When the driver arrives, they'll walk around your vehicle and fill out a condition report on the BOL. This is your most important document for the entire shipment. Walk the vehicle with the driver and make sure every pre-existing issue is noted: scratches, dents, chips, scuffs, cracked lights, anything.
Compare the BOL notes to your photos. If the driver missed something, speak up. Both you and the driver will sign the BOL, and this signed document is what insurance companies reference if a damage claim ever comes up.
What to Leave In (and What to Take Out)
Leave the floor mats, spare tire, and jack. Take out everything else.
Items that are fine to leave: floor mats, spare tire and jack (factory installed), child seat bases (securely installed), and the owner's manual in the glove box. Items to remove: all electronics, loose items in the console and door pockets, aftermarket dash cams, suction-mounted GPS units, hanging air fresheners, and anything in the trunk that isn't bolted down.
If you're moving to another state and want to pack some essentials in the trunk, ask your transport company first.
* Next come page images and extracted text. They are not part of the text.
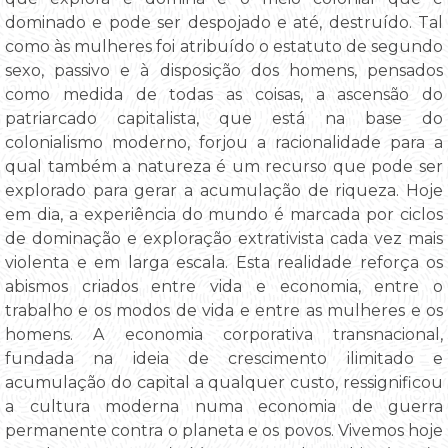
dominado e pode ser despojado e até, destruído. Tal
como às mulheres foi atribuído o estatuto de segundo
sexo, passivo e à disposição dos homens, pensados
como medida de todas as coisas, a ascensão do
patriarcado capitalista, que está na base do
colonialismo moderno, forjou a racionalidade para a
qual também a natureza é um recurso que pode ser
explorado para gerar a acumulação de riqueza. Hoje
em dia, a experiência do mundo é marcada por ciclos
de dominação e exploração extrativista cada vez mais
violenta e em larga escala. Esta realidade reforça os
abismos criados entre vida e economia, entre o
trabalho e os modos de vida e entre as mulheres e os
homens. A economia corporativa transnacional,
fundada na ideia de crescimento ilimitado e
acumulação do capital a qualquer custo, ressignificou
a cultura moderna numa economia de guerra
permanente contra o planeta e os povos. Vivemos hoje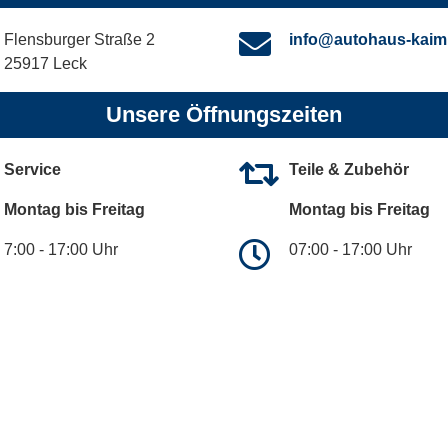
Flensburger Straße 2
info@autohaus-kaim
25917 Leck
Unsere Öffnungszeiten
Service
Teile & Zubehör
Montag bis Freitag
Montag bis Freitag
7:00 - 17:00 Uhr
07:00 - 17:00 Uhr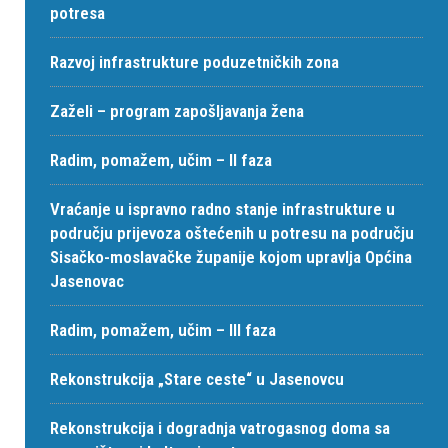
potresa
Razvoj infrastrukture poduzetničkih zona
Zaželi – program zapošljavanja žena
Radim, pomažem, učim – II faza
Vraćanje u ispravno radno stanje infrastrukture u
području prijevoza oštećenih u potresu na području
Sisačko-moslavačke županije kojom upravlja Općina
Jasenovac
Radim, pomažem, učim – III faza
Rekonstrukcija „Stare ceste“ u Jasenovcu
Rekonstrukcija i dogradnja vatrogasnog doma sa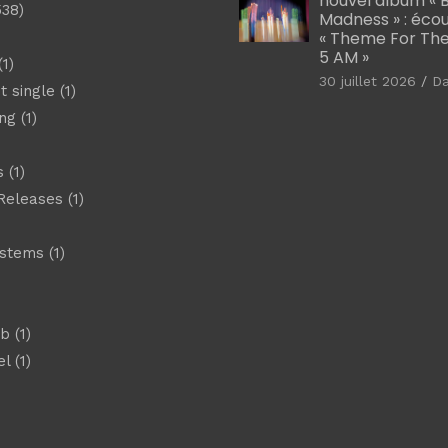
nouvel album « B
538)
Madness » : éco
« Theme For The
5 AM »
1)
30 juillet 2026
D
t single
(1)
ng
(1)
s
(1)
Releases
(1)
ystems
(1)
)
eb
(1)
el
(1)
)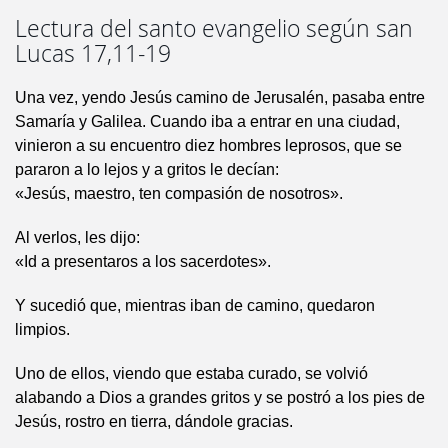
Lectura del santo evangelio según san
Lucas 17,11-19
Una vez, yendo Jesús camino de Jerusalén, pasaba entre
Samaría y Galilea. Cuando iba a entrar en una ciudad,
vinieron a su encuentro diez hombres leprosos, que se
pararon a lo lejos y a gritos le decían:
«Jesús, maestro, ten compasión de nosotros».
Al verlos, les dijo:
«Id a presentaros a los sacerdotes».
Y sucedió que, mientras iban de camino, quedaron
limpios.
Uno de ellos, viendo que estaba curado, se volvió
alabando a Dios a grandes gritos y se postró a los pies de
Jesús, rostro en tierra, dándole gracias.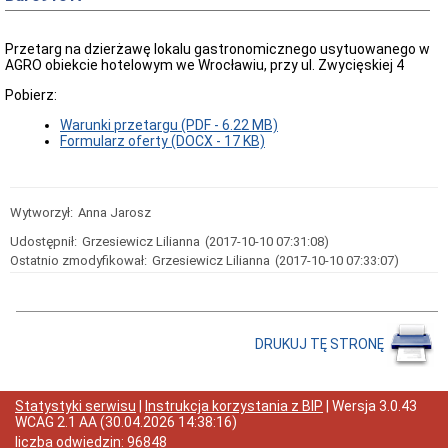
oferty
pracy
Kontrole
Przetarg na dzierżawę lokalu gastronomicznego usytuowanego w
w
AGRO obiekcie hotelowym we Wrocławiu, przy ul. Zwycięskiej 4
Ośrodku
Pobierz:
Wykaz
zbędnych
Warunki przetargu (PDF - 6.22 MB)
i
Formularz oferty (DOCX - 17 KB)
zużytych
składników
majątku
ruchomego
Wytworzył:
Anna Jarosz
Zamówienia
Publiczne
Udostępnił:
Grzesiewicz Lilianna
(2017-10-10 07:31:08)
Plan
Ostatnio zmodyfikował:
Grzesiewicz Lilianna
(2017-10-10 07:33:07)
postępowań
o
udzielenie
zamówień
DRUKUJ TĘ STRONĘ
Ogłoszenie
przetargów
Rozstrzygnięcia
przetargów
Statystyki serwisu
|
Instrukcja korzystania z BIP
| Wersja
3.0.43
WCAG 2.1 AA
(
30.04.2026 14:38:16
)
Zapytania
liczba odwiedzin:
96848
ofertowe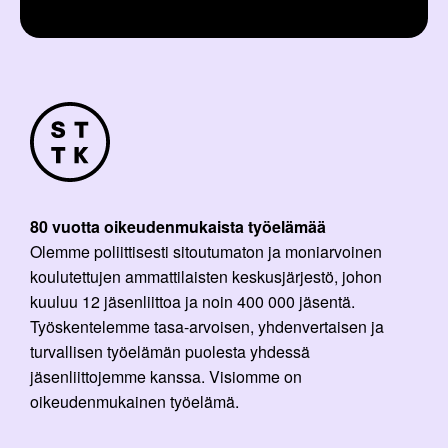
80 vuotta oikeudenmukaista työelämää
Olemme poliittisesti sitoutumaton ja moniarvoinen
koulutettujen ammattilaisten keskusjärjestö, johon
kuuluu 12 jäsenliittoa ja noin 400 000 jäsentä.
Työskentelemme tasa-arvoisen, yhdenvertaisen ja
turvallisen työelämän puolesta yhdessä
jäsenliittojemme kanssa. Visiomme on
oikeudenmukainen työelämä.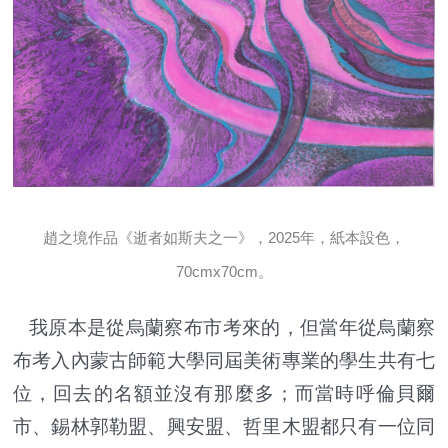
趙之境作品《逝者如斯夫之一》，2025年，紙本設色，
70cmx70cm。
我原本是從烏蘭察布市考來的，但當年從烏蘭察
布考入內蒙古師範大學同屆美術專業的學生共有七
位，回去的名額並沒有那麼多；而當時呼倫貝爾
市、錫林郭勒盟、興安盟、哲里木盟都只有一位同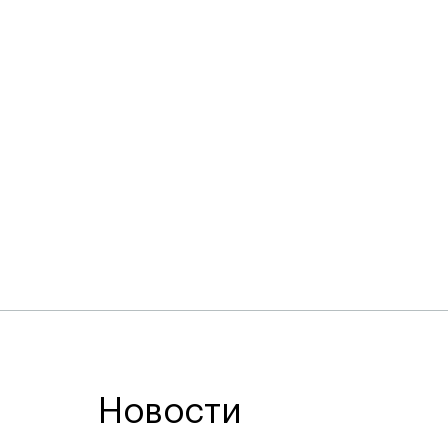
Новости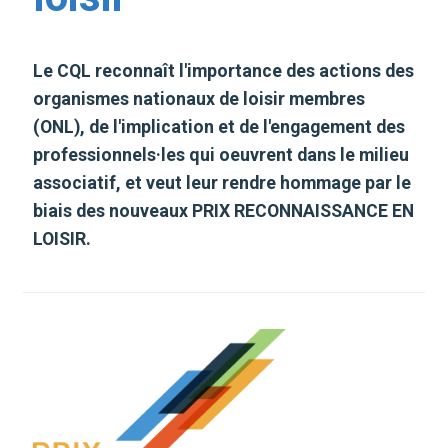
Le CQL reconnaît l'importance des actions des
organismes nationaux de loisir membres
(ONL), de l'implication et de l'engagement des
professionnels·les qui oeuvrent dans le milieu
associatif, et veut leur rendre hommage par le
biais des nouveaux PRIX RECONNAISSANCE EN
LOISIR.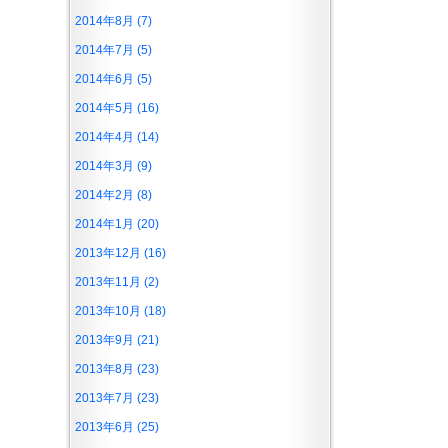
2014年8月 (7)
2014年7月 (5)
2014年6月 (5)
2014年5月 (16)
2014年4月 (14)
2014年3月 (9)
2014年2月 (8)
2014年1月 (20)
2013年12月 (16)
2013年11月 (2)
2013年10月 (18)
2013年9月 (21)
2013年8月 (23)
2013年7月 (23)
2013年6月 (25)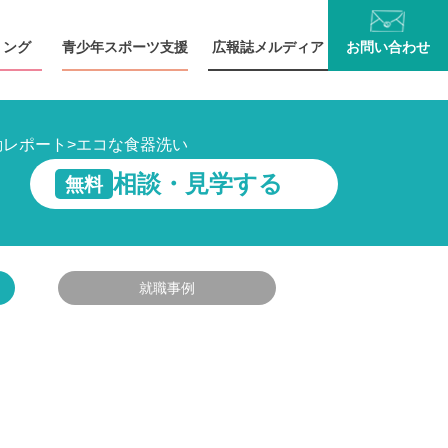
リング
青少年
スポーツ支援
広報誌
メルディア
お問い
合わせ
動レポート
>
エコな食器洗い
相談・見学する
無料
就職事例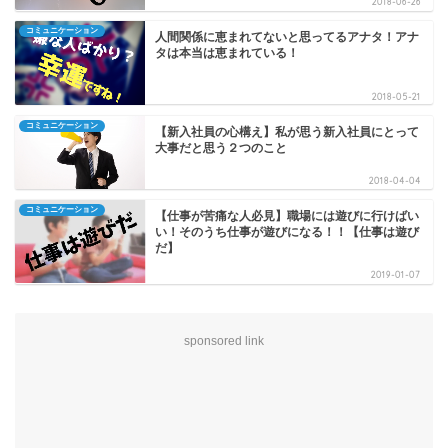
2018-06-26
コミュニケーション
人間関係に恵まれてないと思ってるアナタ！アナ
タは本当は恵まれている！
2018-05-21
コミュニケーション
【新入社員の心構え】私が思う新入社員にとって
大事だと思う２つのこと
2018-04-04
コミュニケーション
【仕事が苦痛な人必見】職場には遊びに行けばい
い！そのうち仕事が遊びになる！！【仕事は遊び
だ】
2019-01-07
sponsored link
Some carriers are flexible about small amounts of cargo in the trunk as long as it's under the weight limit and packed below the window line.
Day-of Pickup: Final Checklist
On pickup day, do a final walk-around, hand over the key, sign the BOL, and get the driver's contact information.
Give the car one last look. Check that personal items are out, the alarm is off, the gas is around 1/4 tank, and the keys work. Take a final round of photos just before the driver loads the vehicle.
Get the driver's name and phone number. Your Bronco Car Hauling coordinator will also be available throughout the shipment, but having direct contact with the driver is helpful for last-minute delivery logistics. Ask for an estimated arrival window and confirm the delivery address one more time.